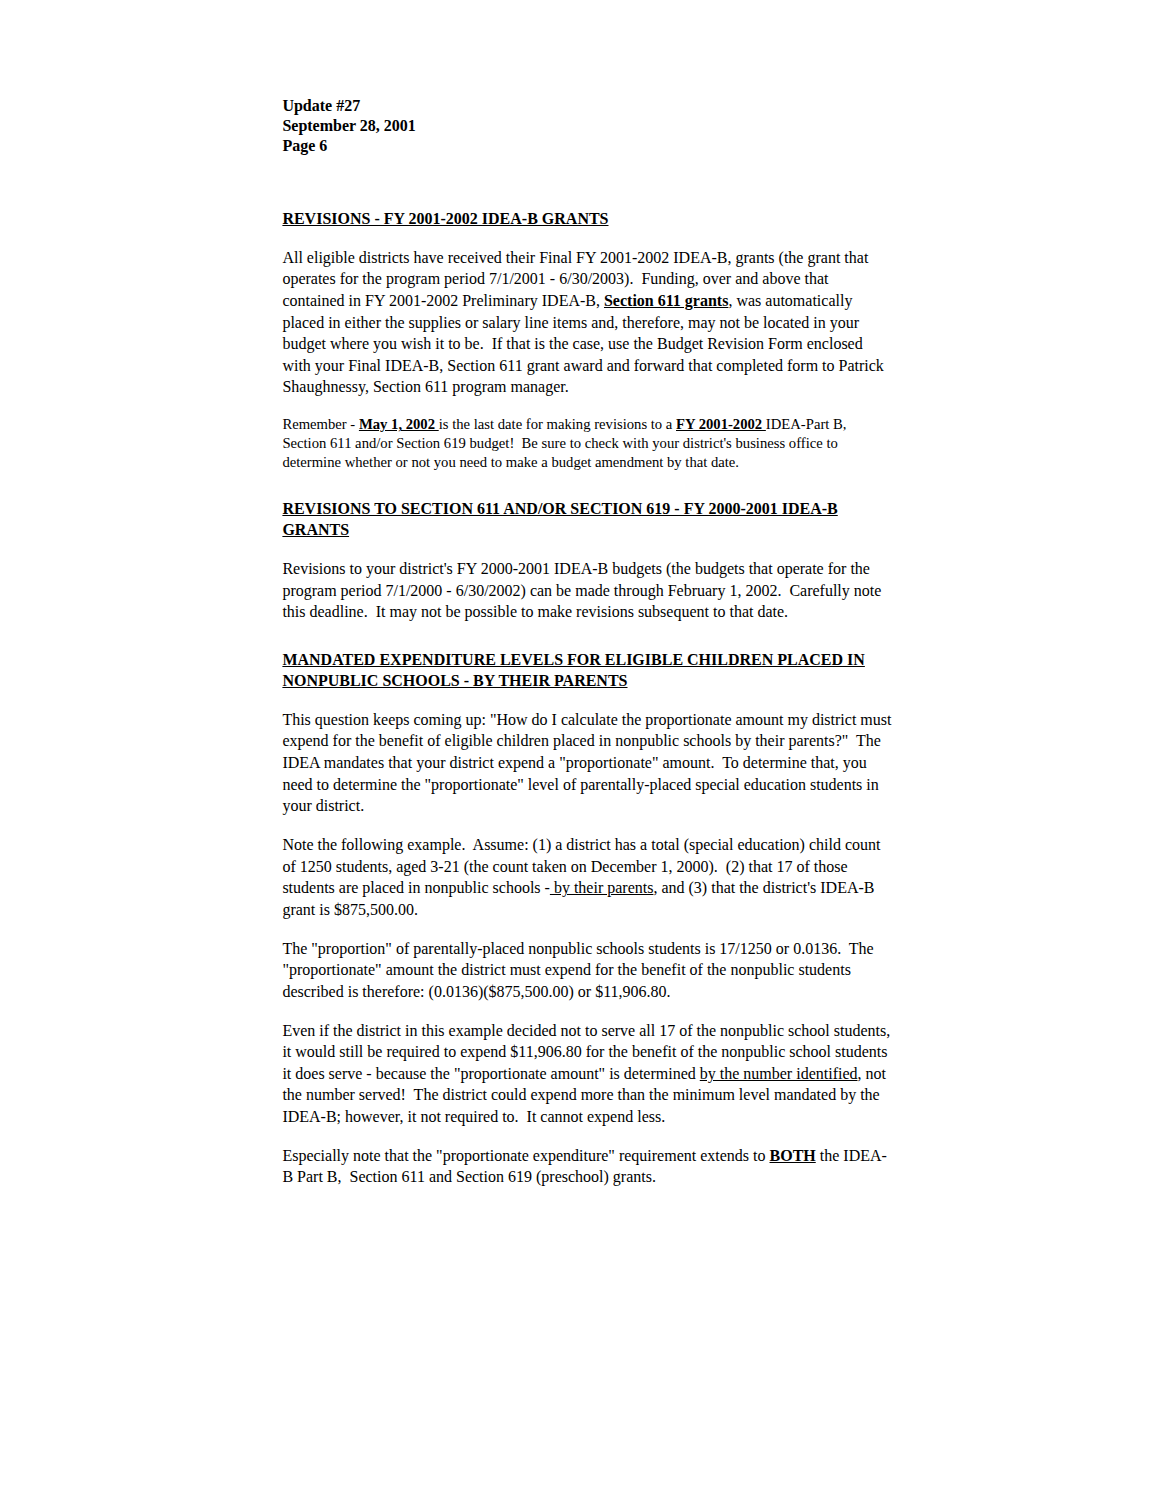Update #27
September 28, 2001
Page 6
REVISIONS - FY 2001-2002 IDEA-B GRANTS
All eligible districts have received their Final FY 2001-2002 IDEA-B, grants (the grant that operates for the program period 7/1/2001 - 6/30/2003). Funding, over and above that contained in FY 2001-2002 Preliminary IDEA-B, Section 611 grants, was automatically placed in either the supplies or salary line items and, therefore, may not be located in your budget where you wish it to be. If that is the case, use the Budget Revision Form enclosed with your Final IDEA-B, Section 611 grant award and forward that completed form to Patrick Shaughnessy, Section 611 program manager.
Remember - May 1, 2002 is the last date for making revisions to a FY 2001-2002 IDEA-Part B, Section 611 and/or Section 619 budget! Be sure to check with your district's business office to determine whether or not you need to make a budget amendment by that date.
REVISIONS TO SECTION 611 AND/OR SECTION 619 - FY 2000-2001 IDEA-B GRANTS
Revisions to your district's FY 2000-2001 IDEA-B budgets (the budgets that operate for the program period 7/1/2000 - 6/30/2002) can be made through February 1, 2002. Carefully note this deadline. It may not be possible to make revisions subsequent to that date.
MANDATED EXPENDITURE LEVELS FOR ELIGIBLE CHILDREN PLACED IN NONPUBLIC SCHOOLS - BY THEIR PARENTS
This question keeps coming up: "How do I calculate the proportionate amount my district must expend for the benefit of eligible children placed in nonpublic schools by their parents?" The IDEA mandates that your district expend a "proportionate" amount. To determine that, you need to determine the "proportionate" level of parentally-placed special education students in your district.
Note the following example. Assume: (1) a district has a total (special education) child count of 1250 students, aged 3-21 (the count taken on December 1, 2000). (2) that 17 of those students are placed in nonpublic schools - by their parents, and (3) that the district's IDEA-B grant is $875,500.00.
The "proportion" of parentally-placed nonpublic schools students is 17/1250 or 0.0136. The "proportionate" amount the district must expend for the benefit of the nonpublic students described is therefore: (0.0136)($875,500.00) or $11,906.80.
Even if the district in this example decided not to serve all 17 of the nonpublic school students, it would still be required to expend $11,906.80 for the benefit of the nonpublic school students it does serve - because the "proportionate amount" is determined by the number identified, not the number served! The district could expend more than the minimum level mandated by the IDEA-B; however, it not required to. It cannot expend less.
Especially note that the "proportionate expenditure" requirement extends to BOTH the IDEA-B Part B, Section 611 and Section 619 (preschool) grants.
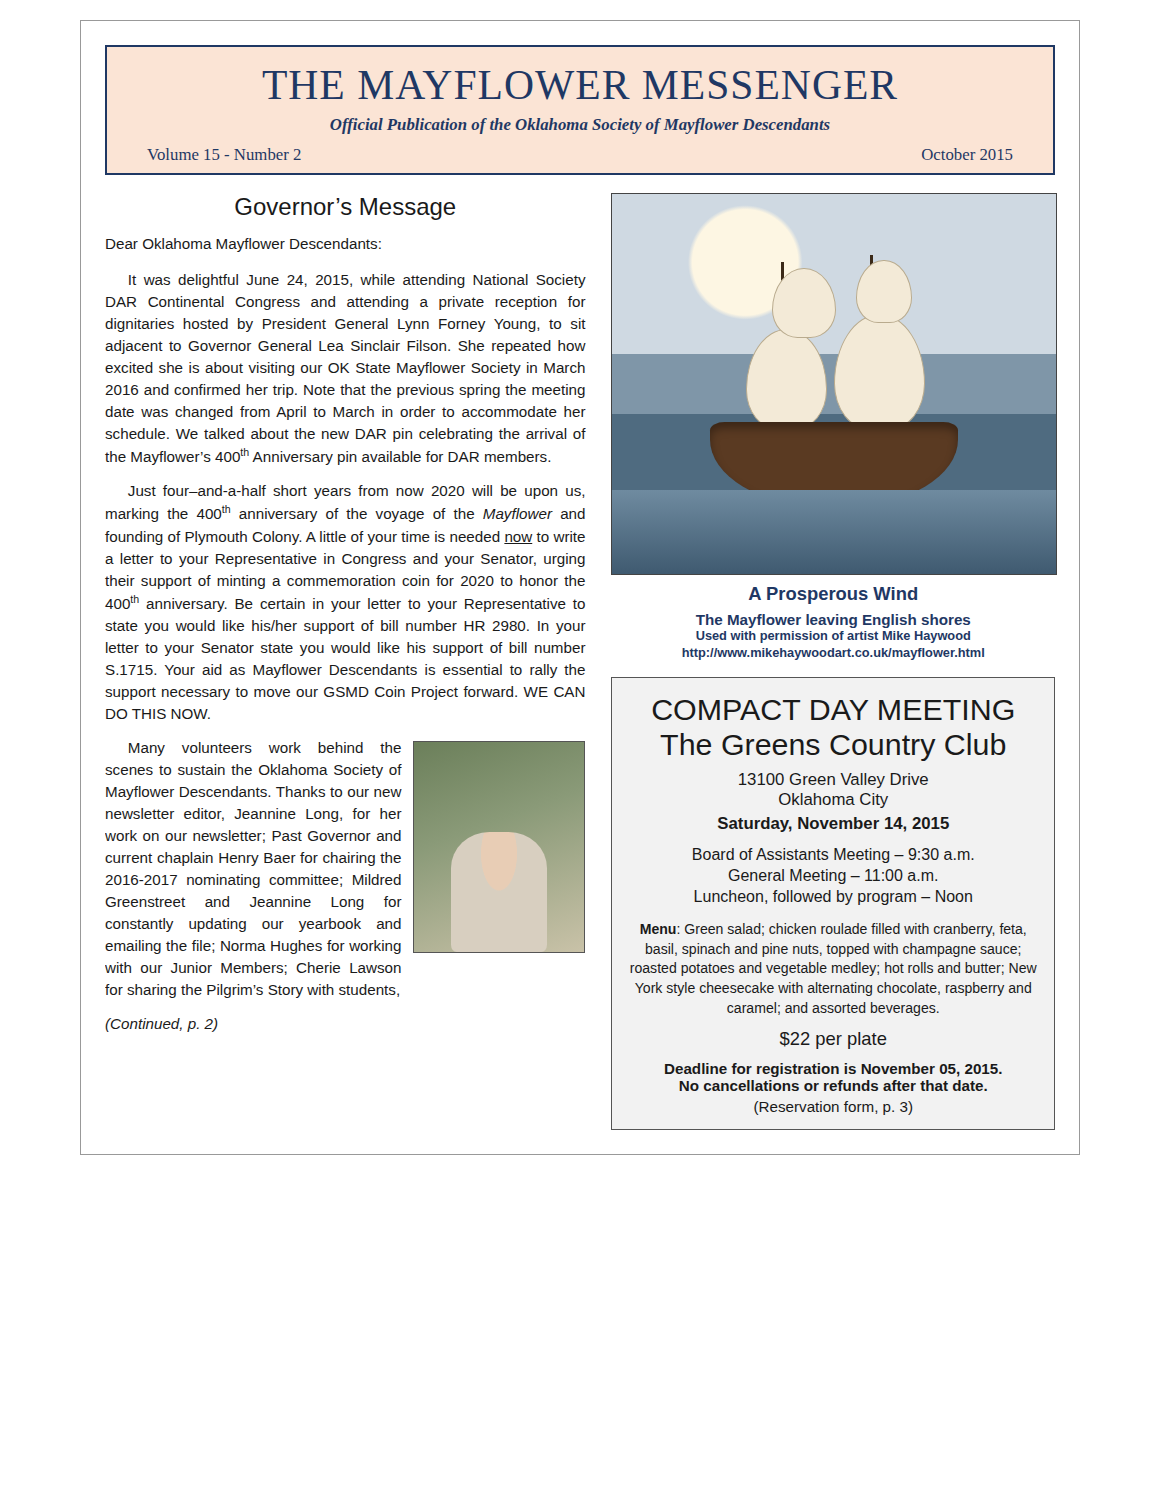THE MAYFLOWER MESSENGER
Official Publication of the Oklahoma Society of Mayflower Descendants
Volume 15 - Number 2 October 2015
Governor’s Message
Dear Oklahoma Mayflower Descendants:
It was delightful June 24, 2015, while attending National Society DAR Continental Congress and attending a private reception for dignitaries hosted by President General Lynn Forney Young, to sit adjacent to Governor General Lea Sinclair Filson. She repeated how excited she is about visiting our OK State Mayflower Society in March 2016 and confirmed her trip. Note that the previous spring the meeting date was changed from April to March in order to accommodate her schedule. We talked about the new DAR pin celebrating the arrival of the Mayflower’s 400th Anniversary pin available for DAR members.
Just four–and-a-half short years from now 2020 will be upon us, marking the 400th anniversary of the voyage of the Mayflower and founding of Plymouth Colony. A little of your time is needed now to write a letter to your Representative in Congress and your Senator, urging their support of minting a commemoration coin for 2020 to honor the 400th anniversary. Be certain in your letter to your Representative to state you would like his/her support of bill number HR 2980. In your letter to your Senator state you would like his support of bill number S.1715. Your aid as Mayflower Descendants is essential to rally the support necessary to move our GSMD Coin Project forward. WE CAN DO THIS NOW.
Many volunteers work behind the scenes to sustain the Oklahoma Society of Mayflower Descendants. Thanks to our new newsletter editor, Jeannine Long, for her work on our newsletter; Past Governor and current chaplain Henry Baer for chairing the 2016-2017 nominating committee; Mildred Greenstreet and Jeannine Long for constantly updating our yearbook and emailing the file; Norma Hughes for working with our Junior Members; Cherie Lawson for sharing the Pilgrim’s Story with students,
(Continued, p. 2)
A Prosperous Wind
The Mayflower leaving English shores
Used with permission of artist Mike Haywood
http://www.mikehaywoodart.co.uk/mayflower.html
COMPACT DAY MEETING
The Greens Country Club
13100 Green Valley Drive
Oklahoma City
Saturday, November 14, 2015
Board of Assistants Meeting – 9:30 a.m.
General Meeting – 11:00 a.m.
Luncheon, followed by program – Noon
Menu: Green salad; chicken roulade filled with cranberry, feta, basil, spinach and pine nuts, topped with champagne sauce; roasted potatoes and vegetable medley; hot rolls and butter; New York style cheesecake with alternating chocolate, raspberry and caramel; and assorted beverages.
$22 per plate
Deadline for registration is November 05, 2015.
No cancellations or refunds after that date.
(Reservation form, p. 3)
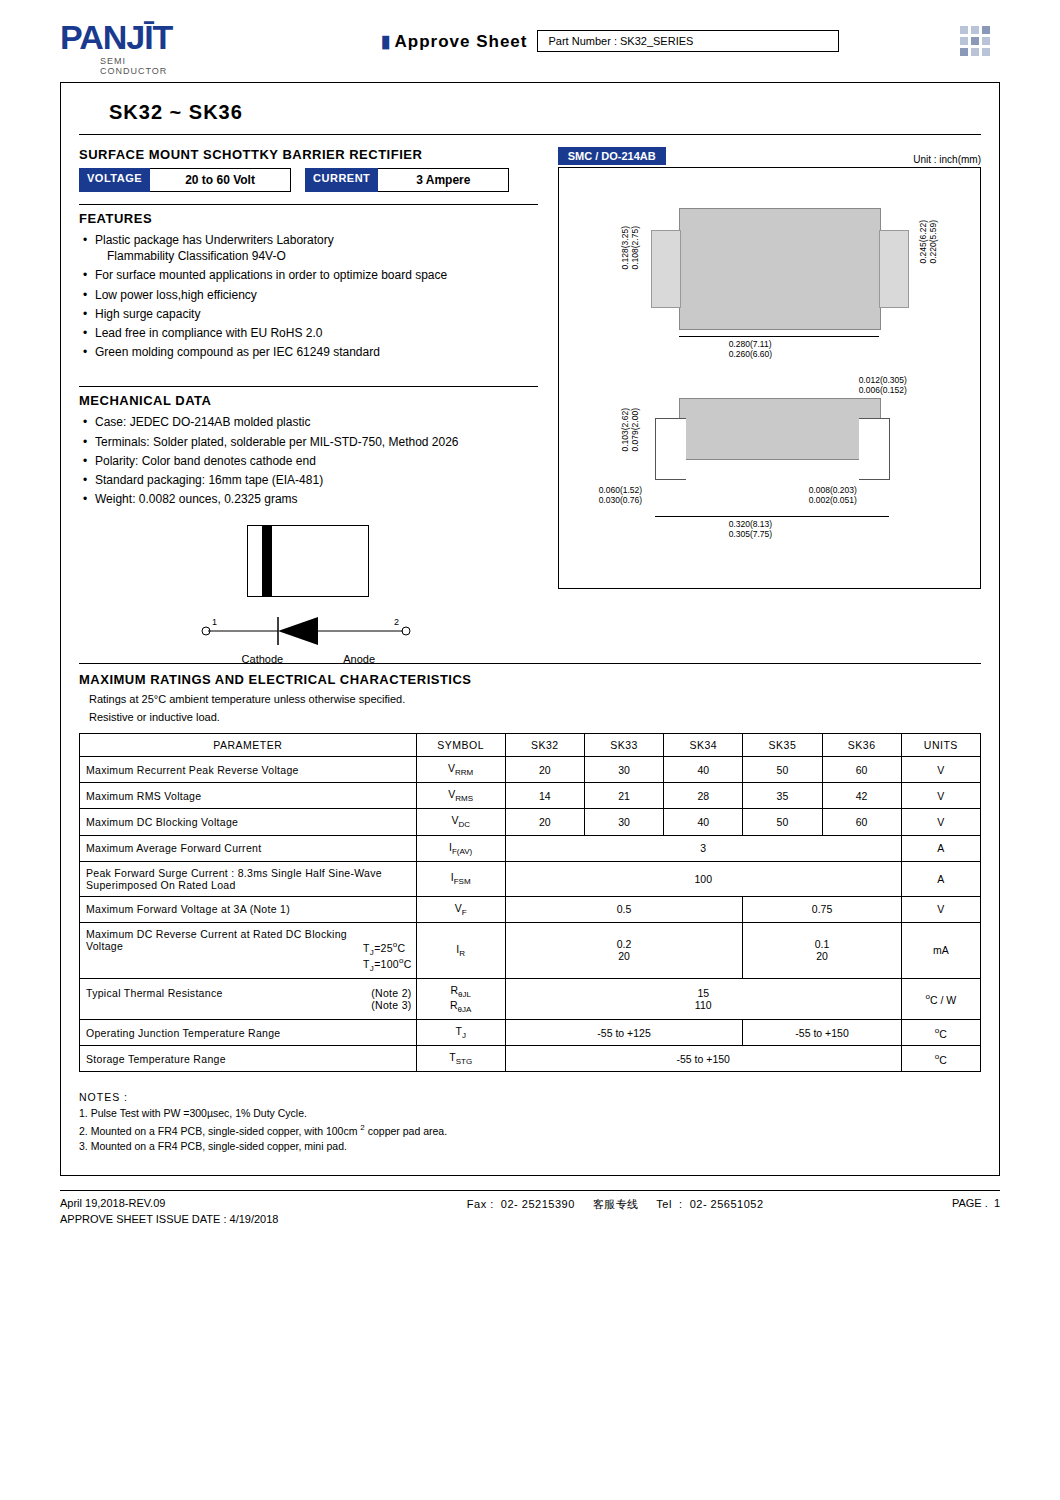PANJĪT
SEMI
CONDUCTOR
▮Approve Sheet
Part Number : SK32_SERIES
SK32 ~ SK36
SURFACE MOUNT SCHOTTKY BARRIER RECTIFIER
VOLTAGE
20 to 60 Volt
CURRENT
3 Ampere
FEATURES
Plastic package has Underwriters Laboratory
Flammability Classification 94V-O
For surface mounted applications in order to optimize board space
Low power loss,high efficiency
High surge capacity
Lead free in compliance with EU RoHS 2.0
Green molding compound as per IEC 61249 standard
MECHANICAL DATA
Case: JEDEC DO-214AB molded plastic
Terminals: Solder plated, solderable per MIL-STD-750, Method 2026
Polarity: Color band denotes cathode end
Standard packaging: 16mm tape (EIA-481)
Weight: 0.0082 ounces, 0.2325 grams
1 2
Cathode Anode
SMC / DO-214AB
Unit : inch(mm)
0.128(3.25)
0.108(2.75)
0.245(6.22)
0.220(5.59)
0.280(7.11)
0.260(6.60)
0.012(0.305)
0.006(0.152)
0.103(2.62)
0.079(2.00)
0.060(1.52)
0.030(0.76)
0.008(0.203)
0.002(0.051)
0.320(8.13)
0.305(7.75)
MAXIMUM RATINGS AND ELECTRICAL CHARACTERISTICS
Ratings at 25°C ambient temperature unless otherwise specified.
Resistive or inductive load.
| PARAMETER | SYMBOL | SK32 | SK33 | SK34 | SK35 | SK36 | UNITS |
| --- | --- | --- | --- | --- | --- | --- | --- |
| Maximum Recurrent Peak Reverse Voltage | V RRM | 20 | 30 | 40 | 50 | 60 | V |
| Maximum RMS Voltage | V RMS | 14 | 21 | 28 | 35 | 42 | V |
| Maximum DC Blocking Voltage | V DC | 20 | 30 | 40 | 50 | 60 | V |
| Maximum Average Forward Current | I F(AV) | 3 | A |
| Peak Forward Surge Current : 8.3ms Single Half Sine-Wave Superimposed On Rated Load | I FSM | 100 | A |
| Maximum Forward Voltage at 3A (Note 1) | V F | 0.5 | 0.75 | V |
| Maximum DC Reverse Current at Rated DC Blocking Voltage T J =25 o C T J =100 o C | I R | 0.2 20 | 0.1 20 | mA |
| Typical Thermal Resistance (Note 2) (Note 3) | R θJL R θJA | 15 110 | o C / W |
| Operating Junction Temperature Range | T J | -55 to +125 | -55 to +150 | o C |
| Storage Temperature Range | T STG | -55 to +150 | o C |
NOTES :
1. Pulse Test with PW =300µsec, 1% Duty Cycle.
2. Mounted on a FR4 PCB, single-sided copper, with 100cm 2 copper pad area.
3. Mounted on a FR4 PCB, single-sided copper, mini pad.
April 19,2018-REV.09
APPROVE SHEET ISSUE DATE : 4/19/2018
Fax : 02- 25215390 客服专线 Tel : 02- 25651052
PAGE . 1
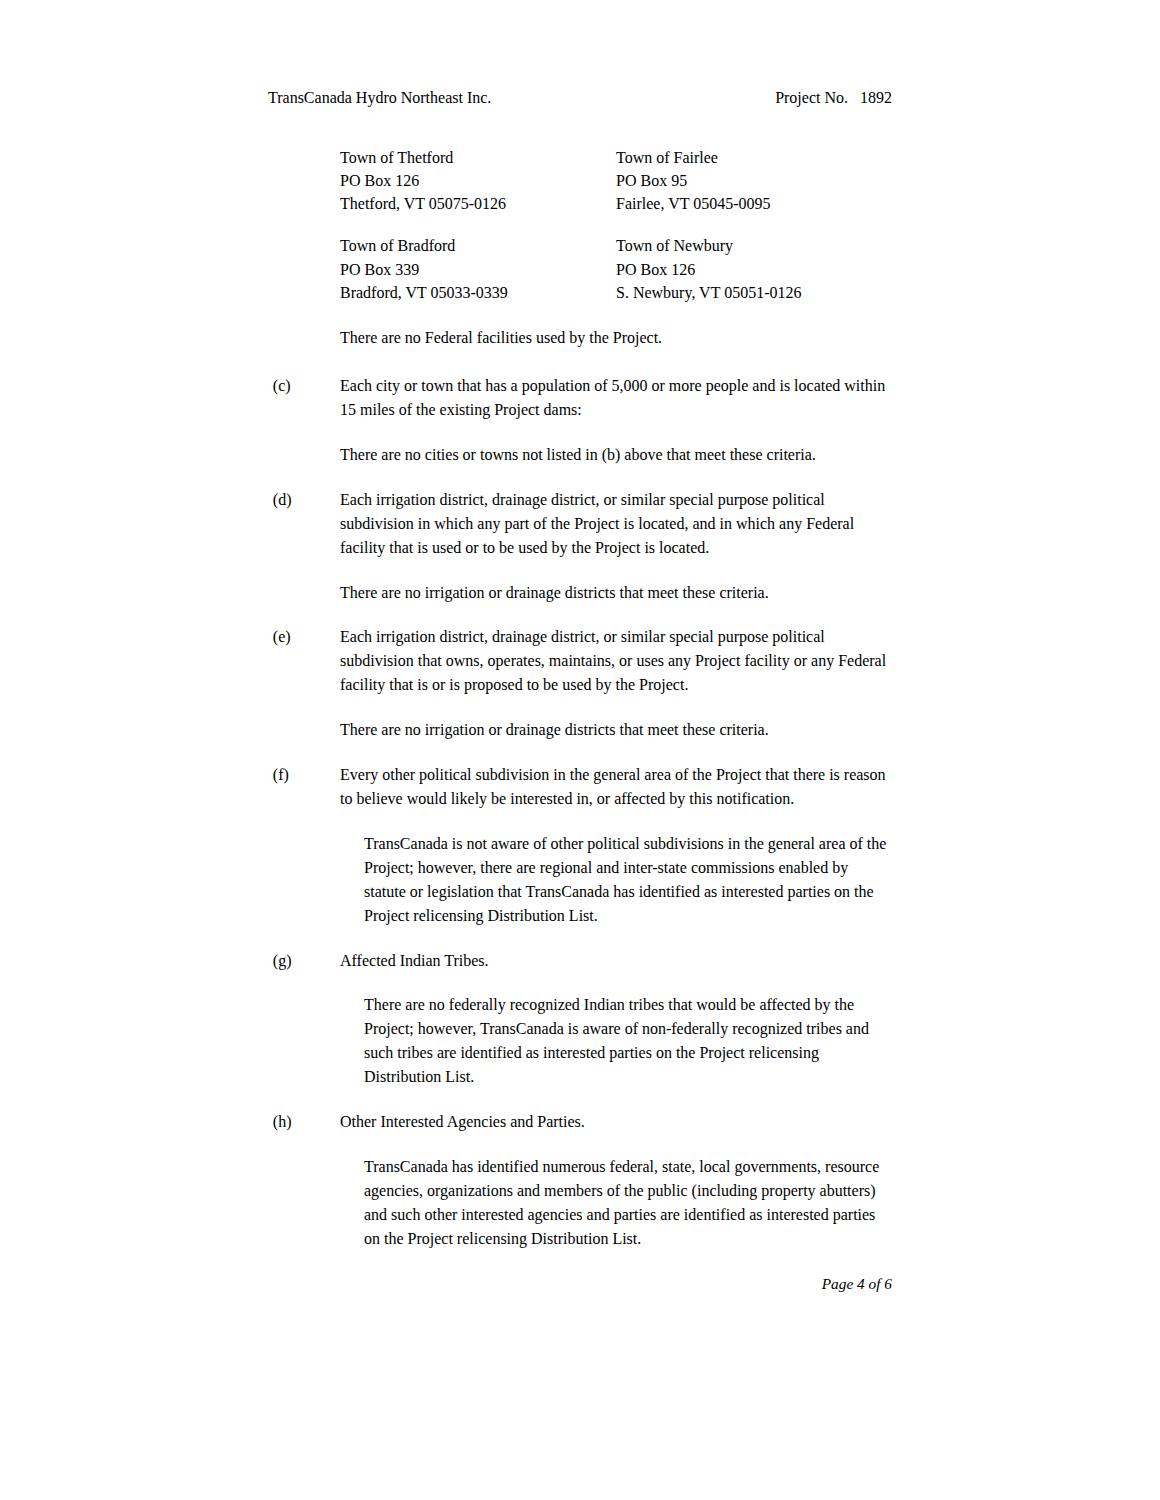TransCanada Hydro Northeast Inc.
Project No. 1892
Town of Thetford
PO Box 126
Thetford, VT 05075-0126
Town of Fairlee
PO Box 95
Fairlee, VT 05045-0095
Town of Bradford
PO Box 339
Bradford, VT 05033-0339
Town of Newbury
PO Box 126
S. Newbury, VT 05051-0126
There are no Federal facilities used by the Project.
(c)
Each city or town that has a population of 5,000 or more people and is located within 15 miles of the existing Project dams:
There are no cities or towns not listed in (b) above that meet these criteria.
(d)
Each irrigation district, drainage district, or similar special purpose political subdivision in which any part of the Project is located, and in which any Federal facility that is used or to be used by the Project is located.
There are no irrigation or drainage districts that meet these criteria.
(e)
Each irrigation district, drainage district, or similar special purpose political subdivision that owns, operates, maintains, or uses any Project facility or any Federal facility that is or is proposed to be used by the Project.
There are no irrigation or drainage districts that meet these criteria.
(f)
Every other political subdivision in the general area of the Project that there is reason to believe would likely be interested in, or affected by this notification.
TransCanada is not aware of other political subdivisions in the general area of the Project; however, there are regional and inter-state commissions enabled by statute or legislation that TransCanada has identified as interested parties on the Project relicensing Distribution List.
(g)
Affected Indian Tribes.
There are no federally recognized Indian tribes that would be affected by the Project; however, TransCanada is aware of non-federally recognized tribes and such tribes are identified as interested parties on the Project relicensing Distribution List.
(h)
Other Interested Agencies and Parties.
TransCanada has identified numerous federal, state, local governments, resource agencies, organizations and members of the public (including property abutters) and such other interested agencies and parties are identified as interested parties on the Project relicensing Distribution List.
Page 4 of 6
──────────
What is expected:
Return only the number of lines above that include the word "irrigation".

Task result:
4